11. La concupiscence de la chair ne peut être éteinte que par la destruction de tous les vices.
Il est impossible d'éteindre entièrement les ardeurs de la concupiscence, avant d'avoir aussi coupé les racines des autres vices. Nous espérons, avec le secours de Dieu, traiter de chaque vice en particulier dans des livres séparés ; nous nous proposons de parler dans celui-ci de la gourmandise, que nous avons d'abord à combattre. Qui pourrait jamais repousser les traits enflammés de la concupiscence s'il ne savait réprimer les désirs de la gourmandise? C'est par là qu'on juge de la pureté de l'homme intérieur.
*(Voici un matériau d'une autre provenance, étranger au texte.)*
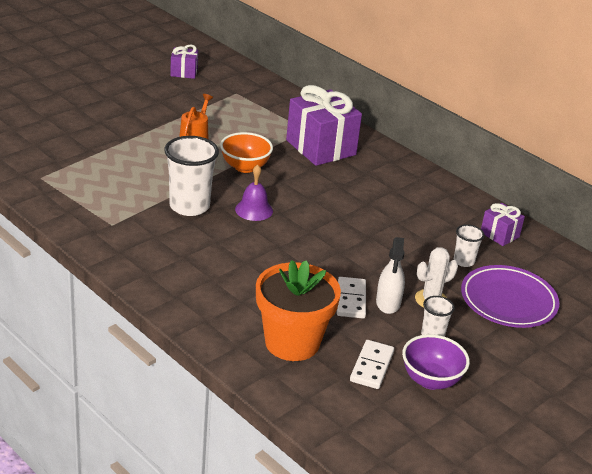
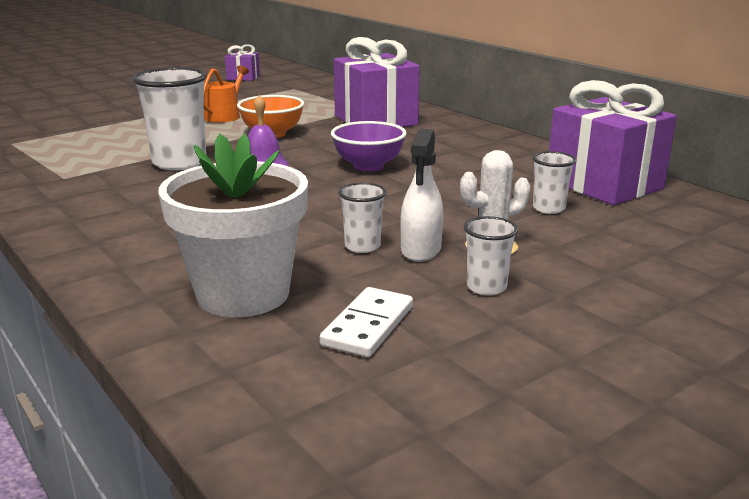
camera: 10 degrees right, 10 degrees down
orange flower pot [256,260,341,361] -> white flower pot [158,134,308,317]
white domino [337,277,366,318] -> white cup [338,183,386,253]
purple bowl [402,334,470,390] -> purple bowl moved to [331,121,406,172]
purple plate [461,265,560,328] -> none
purple gift [481,203,525,246] -> purple gift [549,80,677,205], size x2.02

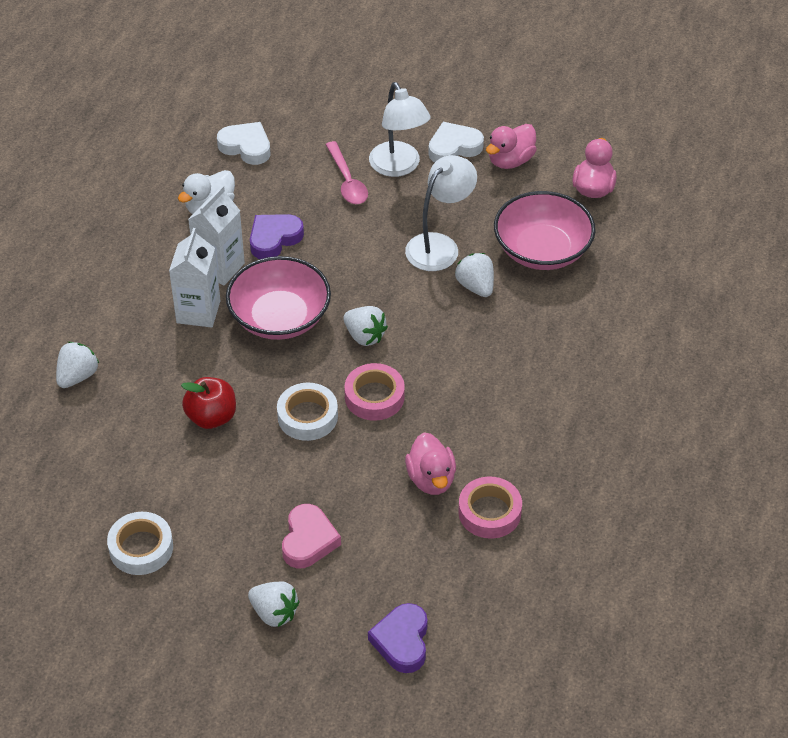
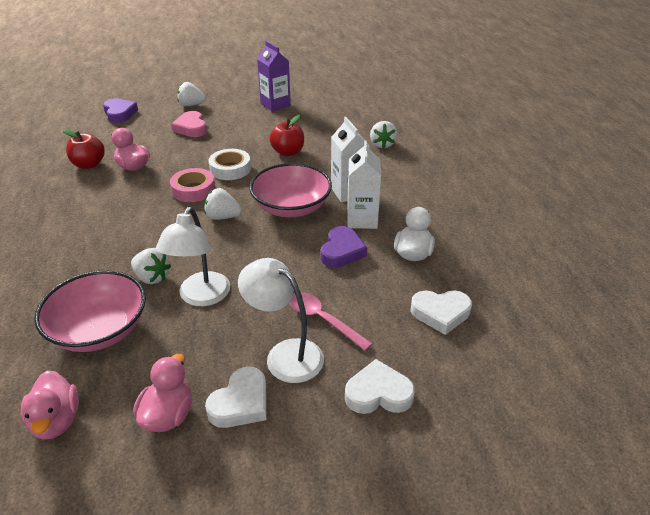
camera: 150 degrees right, 10 degrees down
white tape [107,512,173,575] -> purple carton [257,41,291,112]
pink tape [458,477,522,539] -> red apple [63,129,105,169]
none -> white heart [345,359,415,414]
Comment espérer résister à un ennemi plus puissant, lorsqu'on ne peut triompher d'un plus faible dans des combats moins dangereux?
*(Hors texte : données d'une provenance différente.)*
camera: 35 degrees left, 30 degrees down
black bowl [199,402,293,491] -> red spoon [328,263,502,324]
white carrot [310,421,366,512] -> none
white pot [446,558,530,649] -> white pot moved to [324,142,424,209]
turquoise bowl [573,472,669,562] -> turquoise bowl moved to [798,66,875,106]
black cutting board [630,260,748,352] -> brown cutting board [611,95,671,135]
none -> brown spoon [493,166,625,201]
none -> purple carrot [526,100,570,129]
Toutes les vertus, malgré leurs noms et leurs caractères différents, ont une même nature, comme la substance de l'or reste la même, quels que soient le nombre et la variété des ouvrages auxquels le talent de l'orfèvre l'emploie. Aussi celui qui pèche contre une de ces vertus n'en possède aucune parfaitement. Comment croire qu'un homme a éteint les ardeurs de la concupiscence, qui viennent autant des penchants du corps que du dérèglement de l'âme , lorsqu'il ne peut calmer les mouvements de la colère qui bouleversent son coeur? Comment penser qu'il réprimera les tentations de la chair, lorsqu'il ne sait pas même triompher de l'orgueil? Comment s'imaginer qu'il foulera aux pieds les désirs coupables qui naissent en nous, lorsqu'il ne peut se détacher de l'amour des richesses qui est cependant étranger à notre nature? Comment vaincre dans cette guerre acharnée de nos sens , lorsqu'il ne peut pas même guérir sa tristesse ? Une ville a beau être défendue par de hautes murailles et par des portes solides; il suffit d'une petite entrée, livrée par trahison, pour la perdre. Qu'importe à l'ennemi d'y pénétrer par les murailles et les portes toutes grandes ouvertes, ou par un souterrain, pourvu qu'il s'en rende maître!